Currently, the mayor gets to appoint all five of the Rent Board Commissioners, and tenants, though they represent two-thirds of the city, receive a minority of the seats. The proposal, which was sponsored by Supervisor Chris Daly following the April Tenant Congress on Rent Board Reform, would create two more seats on the Rent Board and a total of five seats reserved for renters and two for property owners.

The legislation to give tenants greater rent-board representation is a charter amendment that would be put before the voters in November. For the charter amendment to appear on the ballot, six Supervisors must approve the legislation, a feat that has left many housing activists both optimistic and apprehensive.

Although the largest hurdles have yet to come, the approval by the Rules Committee represents an important victory. Housing activists were particularly encouraged by Supervisor Sophie Maxwell’s vote in favor of the proposal.

“The (Supervisor) Maxwell vote was very significant,” said Ted Gullicksen of the San Francisco Tenants Union. “We’re pretty optimistic right now that we’ll get the six necessary votes from the Board of Supervisors to put this on the ballot. In my opinion, chances are good.”

Gullicksen stressed the importance of giving representation on the Rent Board back to “the people who should have power.”

“The Rent Board is charged with being the regulatory agency that ensures that tenants are not victimized by property owners,” Gullicksen said. “But they (the commissioners) have abdicated that duty for the most part. . This will return the Board to the people who should be on it and make it a fair agency instead of the rent-increase processing mill that it has been.”

At the hearing yesterday, representatives of the Small Property Owners Association expressed the concern that a tenant-majority Board would lead to consistent bias against landlords.
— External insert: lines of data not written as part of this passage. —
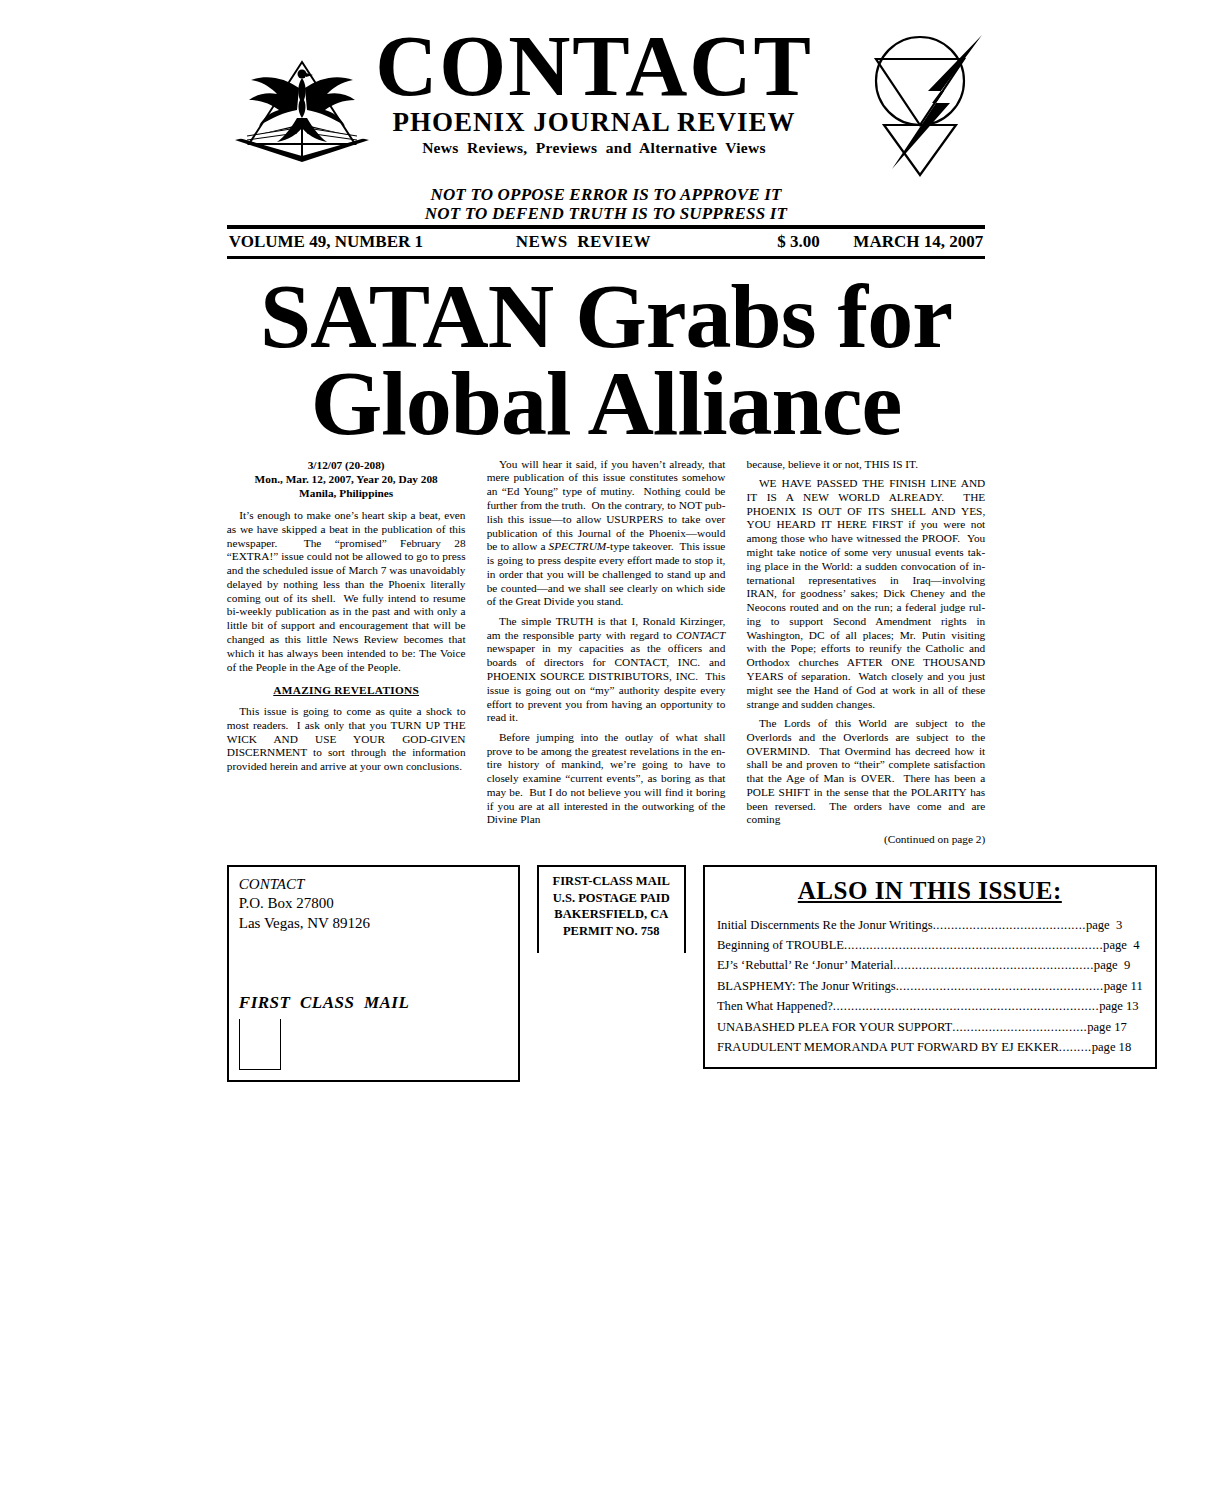Phoenix rising above an open book
CONTACT
PHOENIX JOURNAL REVIEW
News Reviews, Previews and Alternative Views
Circle with inverted triangles and lightning bolt
NOT TO OPPOSE ERROR IS TO APPROVE IT
NOT TO DEFEND TRUTH IS TO SUPPRESS IT
VOLUME 49, NUMBER 1
NEWS REVIEW
$ 3.00
MARCH 14, 2007
SATAN Grabs for Global Alliance
3/12/07 (20-208)
Mon., Mar. 12, 2007, Year 20, Day 208
Manila, Philippines
It’s enough to make one’s heart skip a beat, even as we have skipped a beat in the publication of this newspaper. The “promised” February 28 “EXTRA!” issue could not be allowed to go to press and the scheduled issue of March 7 was unavoidably delayed by nothing less than the Phoenix literally coming out of its shell. We fully intend to resume bi-weekly publication as in the past and with only a little bit of support and encouragement that will be changed as this little News Review becomes that which it has always been intended to be: The Voice of the People in the Age of the People.
AMAZING REVELATIONS
This issue is going to come as quite a shock to most readers. I ask only that you TURN UP THE WICK AND USE YOUR GOD-GIVEN DISCERNMENT to sort through the information provided herein and arrive at your own conclusions.
You will hear it said, if you haven’t already, that mere publication of this issue constitutes somehow an “Ed Young” type of mutiny. Nothing could be further from the truth. On the contrary, to NOT publish this issue—to allow USURPERS to take over publication of this Journal of the Phoenix—would be to allow a SPECTRUM-type takeover. This issue is going to press despite every effort made to stop it, in order that you will be challenged to stand up and be counted—and we shall see clearly on which side of the Great Divide you stand.
The simple TRUTH is that I, Ronald Kirzinger, am the responsible party with regard to CONTACT newspaper in my capacities as the officers and boards of directors for CONTACT, INC. and PHOENIX SOURCE DISTRIBUTORS, INC. This issue is going out on “my” authority despite every effort to prevent you from having an opportunity to read it.
Before jumping into the outlay of what shall prove to be among the greatest revelations in the entire history of mankind, we’re going to have to closely examine “current events”, as boring as that may be. But I do not believe you will find it boring if you are at all interested in the outworking of the Divine Plan
because, believe it or not, THIS IS IT.
WE HAVE PASSED THE FINISH LINE AND IT IS A NEW WORLD ALREADY. THE PHOENIX IS OUT OF ITS SHELL AND YES, YOU HEARD IT HERE FIRST if you were not among those who have witnessed the PROOF. You might take notice of some very unusual events taking place in the World: a sudden convocation of international representatives in Iraq—involving IRAN, for goodness’ sakes; Dick Cheney and the Neocons routed and on the run; a federal judge ruling to support Second Amendment rights in Washington, DC of all places; Mr. Putin visiting with the Pope; efforts to reunify the Catholic and Orthodox churches AFTER ONE THOUSAND YEARS of separation. Watch closely and you just might see the Hand of God at work in all of these strange and sudden changes.
The Lords of this World are subject to the Overlords and the Overlords are subject to the OVERMIND. That Overmind has decreed how it shall be and proven to “their” complete satisfaction that the Age of Man is OVER. There has been a POLE SHIFT in the sense that the POLARITY has been reversed. The orders have come and are coming
(Continued on page 2)
CONTACT
P.O. Box 27800
Las Vegas, NV 89126
FIRST CLASS MAIL
FIRST-CLASS MAIL
U.S. POSTAGE PAID
BAKERSFIELD, CA
PERMIT NO. 758
ALSO IN THIS ISSUE:
Initial Discernments Re the Jonur Writings.......................................... page 3
Beginning of TROUBLE....................................................................... page 4
EJ’s ‘Rebuttal’ Re ‘Jonur’ Material....................................................... page 9
BLASPHEMY: The Jonur Writings......................................................... page 11
Then What Happened?......................................................................... page 13
UNABASHED PLEA FOR YOUR SUPPORT..................................... page 17
FRAUDULENT MEMORANDA PUT FORWARD BY EJ EKKER......... page 18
Many lauded the current Rent Board and said they’ve experienced few problems with it.

Tenants, on the other hand, lined up to list the myriad problems they’ve had with the landlord-dominated Rent Board. Some cited specific horror stories from Park Merced, while others described unfair pass-through charges that the Rent Board willfully ignored.

The Board of Supervisors has initiated ballot initiatives reforming the Planning Commission, Board of Permit Appeals, and Police Commission in recent years. The Rent Board reform would be the latest attempt to ensure that people directly affected by public bodies get fair representation on the board.

The full Board of Supervisors is expected to vote on the Rent Board reform measure next Tuesday.